Excerpted data Start Marker

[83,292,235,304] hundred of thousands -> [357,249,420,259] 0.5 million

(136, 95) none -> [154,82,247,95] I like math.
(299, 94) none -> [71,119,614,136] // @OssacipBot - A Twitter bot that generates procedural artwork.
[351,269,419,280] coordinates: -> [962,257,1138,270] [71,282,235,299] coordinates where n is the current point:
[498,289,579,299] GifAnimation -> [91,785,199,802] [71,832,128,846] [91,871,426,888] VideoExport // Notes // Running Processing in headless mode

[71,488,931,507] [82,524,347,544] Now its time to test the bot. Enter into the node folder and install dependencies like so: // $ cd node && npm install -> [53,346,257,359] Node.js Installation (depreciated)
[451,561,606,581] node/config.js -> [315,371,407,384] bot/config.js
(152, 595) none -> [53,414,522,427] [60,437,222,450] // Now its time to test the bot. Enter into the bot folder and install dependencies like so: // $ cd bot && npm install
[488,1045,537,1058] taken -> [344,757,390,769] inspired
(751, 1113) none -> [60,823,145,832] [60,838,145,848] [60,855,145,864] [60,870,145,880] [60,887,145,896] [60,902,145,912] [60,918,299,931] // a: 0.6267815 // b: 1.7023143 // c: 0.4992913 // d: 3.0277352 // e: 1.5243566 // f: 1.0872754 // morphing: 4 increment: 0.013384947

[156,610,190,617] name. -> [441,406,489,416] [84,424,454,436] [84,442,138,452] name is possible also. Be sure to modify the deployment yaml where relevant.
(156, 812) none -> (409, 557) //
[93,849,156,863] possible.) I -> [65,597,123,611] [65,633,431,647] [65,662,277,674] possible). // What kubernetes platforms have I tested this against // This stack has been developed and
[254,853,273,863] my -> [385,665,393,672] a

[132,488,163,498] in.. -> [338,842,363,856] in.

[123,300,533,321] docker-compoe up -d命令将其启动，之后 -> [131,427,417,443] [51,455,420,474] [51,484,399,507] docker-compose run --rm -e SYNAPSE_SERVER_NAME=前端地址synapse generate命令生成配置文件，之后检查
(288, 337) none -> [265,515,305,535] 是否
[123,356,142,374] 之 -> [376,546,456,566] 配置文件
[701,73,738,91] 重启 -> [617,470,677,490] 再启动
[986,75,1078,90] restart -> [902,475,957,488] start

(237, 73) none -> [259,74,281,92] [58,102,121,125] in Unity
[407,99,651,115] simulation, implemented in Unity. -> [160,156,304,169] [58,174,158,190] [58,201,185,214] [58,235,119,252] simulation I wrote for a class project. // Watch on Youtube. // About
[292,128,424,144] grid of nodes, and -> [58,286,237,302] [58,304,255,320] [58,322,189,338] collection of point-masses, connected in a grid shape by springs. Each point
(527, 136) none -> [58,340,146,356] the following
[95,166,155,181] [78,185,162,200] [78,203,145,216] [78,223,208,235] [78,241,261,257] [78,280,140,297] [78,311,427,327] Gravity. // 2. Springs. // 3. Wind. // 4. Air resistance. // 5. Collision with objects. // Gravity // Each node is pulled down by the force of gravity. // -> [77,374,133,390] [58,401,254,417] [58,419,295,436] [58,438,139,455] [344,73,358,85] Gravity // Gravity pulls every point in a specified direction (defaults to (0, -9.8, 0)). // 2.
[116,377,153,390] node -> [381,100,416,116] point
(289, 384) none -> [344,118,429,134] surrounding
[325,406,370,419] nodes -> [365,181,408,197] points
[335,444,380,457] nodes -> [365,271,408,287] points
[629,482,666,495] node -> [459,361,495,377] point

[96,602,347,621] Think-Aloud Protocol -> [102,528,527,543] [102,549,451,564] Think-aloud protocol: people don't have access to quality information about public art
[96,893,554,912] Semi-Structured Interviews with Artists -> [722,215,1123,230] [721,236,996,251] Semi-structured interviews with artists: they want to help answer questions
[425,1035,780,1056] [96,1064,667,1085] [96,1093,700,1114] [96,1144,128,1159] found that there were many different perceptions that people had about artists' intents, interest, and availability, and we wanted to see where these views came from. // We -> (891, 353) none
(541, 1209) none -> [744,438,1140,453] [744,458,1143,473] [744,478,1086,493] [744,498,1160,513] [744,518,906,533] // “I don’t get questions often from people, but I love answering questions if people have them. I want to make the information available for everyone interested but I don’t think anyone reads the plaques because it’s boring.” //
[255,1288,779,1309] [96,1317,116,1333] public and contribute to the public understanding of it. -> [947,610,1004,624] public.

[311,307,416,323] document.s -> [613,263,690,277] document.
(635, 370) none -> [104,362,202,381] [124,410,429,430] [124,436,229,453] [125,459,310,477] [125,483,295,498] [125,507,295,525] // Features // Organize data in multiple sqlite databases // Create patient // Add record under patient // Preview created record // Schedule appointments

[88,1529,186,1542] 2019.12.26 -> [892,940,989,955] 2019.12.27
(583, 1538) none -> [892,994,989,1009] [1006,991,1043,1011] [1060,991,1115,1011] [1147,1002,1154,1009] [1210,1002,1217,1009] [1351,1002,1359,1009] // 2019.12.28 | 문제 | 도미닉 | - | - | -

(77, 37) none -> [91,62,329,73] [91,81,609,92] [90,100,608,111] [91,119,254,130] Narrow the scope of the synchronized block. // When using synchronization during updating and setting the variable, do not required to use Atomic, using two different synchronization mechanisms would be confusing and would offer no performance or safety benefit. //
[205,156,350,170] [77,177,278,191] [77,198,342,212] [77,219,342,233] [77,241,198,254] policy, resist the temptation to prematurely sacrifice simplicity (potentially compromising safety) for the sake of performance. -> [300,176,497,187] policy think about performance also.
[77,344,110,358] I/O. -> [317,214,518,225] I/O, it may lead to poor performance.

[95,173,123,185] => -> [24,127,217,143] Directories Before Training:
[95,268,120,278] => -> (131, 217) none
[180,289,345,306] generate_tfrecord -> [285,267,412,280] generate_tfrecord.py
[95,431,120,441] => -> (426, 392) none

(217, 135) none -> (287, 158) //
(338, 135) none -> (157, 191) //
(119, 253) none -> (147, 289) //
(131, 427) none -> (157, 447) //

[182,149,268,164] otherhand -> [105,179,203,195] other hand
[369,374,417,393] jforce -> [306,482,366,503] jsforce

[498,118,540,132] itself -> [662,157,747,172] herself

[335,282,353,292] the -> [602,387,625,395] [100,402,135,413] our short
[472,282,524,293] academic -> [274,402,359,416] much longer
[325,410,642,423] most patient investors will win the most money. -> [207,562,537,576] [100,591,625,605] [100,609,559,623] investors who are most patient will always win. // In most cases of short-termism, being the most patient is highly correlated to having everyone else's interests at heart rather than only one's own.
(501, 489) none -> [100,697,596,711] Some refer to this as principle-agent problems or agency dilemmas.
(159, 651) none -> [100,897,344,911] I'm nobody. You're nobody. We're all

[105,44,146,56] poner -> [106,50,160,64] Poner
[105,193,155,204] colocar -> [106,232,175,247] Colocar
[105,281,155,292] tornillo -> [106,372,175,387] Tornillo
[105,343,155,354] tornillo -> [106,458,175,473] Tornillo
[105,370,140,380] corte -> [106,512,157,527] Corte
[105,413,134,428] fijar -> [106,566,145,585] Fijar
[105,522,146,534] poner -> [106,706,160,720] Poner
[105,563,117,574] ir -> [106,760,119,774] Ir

Excerpted data End Marker

Task details:
Where a line above holds the string "Poner", copy that line.

Reply:
[105,44,146,56] poner -> [106,50,160,64] Poner
[105,522,146,534] poner -> [106,706,160,720] Poner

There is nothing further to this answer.